Well here is the latest scan and I am down from 5 viruses some untold number of spyware and 8 hacker tools to 0 viruses 8 spyware 0 hacker tools. I have to say I have learned a whole lot and actually kinda like disinfecting computers. If I were to want to practice doing this without hurting anyones system what do you think I could do? I really appriciate what you have done... Really. Thanks again. TeMerc is the man!

 

Well glad we are all cleaned up.

Yes doing this is indeed fun, for me the biggest kick is helping others. Playing with the PC and infections is almost as fun. I'm actually just beginning to get into the actual tearing down, kinda of some of these infections to learn how the install\removal process works and how some of the more complicated removal tools work that we use.

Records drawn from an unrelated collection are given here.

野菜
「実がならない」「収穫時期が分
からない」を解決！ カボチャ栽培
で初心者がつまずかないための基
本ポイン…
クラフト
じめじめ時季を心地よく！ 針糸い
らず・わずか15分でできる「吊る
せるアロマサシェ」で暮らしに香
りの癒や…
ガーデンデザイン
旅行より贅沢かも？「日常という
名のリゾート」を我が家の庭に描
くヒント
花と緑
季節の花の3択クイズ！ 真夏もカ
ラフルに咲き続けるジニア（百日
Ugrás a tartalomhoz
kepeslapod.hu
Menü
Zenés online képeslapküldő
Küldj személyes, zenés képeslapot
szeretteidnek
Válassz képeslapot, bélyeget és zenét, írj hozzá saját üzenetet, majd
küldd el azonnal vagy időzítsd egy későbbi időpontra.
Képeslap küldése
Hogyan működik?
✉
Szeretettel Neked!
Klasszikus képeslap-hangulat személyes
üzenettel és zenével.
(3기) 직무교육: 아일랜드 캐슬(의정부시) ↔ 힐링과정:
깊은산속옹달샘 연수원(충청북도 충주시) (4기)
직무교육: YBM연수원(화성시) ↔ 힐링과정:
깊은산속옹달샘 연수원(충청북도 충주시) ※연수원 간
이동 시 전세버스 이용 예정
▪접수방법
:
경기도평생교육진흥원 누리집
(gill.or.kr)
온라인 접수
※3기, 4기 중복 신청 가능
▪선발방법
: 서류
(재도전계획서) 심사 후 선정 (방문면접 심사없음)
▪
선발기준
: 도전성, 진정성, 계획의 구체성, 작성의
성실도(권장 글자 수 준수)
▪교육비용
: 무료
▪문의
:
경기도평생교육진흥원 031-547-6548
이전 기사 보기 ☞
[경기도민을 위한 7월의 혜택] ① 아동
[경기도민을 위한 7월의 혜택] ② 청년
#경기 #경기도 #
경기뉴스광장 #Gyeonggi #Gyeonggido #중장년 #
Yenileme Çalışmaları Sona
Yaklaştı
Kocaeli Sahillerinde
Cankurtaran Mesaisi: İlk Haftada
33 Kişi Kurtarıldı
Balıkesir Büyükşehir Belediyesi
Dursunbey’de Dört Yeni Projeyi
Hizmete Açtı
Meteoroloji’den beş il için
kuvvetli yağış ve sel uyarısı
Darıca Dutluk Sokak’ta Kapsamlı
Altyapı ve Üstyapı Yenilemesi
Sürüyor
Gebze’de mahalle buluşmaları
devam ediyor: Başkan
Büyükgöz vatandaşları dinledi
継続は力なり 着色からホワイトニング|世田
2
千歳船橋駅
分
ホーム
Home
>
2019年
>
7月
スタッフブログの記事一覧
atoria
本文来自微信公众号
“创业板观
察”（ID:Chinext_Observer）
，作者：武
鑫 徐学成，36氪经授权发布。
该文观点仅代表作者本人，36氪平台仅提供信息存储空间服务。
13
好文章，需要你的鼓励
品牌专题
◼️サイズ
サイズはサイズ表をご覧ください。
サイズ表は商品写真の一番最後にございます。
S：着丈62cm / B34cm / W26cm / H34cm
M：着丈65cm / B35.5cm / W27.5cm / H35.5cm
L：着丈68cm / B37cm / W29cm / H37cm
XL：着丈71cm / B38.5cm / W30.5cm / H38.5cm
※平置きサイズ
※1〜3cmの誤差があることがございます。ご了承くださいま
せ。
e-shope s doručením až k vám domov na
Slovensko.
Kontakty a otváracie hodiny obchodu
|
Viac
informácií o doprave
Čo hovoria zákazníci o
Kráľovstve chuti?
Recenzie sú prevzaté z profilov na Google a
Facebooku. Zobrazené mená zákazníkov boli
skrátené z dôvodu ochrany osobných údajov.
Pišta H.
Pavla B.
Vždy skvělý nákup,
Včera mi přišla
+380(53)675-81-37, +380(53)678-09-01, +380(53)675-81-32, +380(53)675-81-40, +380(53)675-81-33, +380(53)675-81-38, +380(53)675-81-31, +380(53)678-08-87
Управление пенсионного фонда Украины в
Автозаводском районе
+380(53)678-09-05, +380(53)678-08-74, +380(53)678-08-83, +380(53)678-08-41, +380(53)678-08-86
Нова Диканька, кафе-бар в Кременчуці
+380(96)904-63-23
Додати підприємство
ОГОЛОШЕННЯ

And I been at it for over two years!!

If you want to learn more about helping others to remove this stuff and have the time, mind you, this isn't something you can do off and on and stay current, you can join up at a school for learning called Malware University

This kind of thing takes a while to get right and it takes alot of time with tons of reading.

The running of the basic scanners is relatively easy but once you get beyond the basic low level adwares things get really complicated really fast. I won't even mention rootkits because dealing with them requires a special deep knowledge on how every aspect of the OS operates from the instant you hit the power button to when you see the Windows log on screen. And that's just the first few seconds!!

My best advice is to read, read, read....................then read some more. When your eyes are bleeding and sore and about to fall out.....your almost ready to tackle live logs on your own.

Good luck and don't hesitate to drop me a note about any other questions you may have.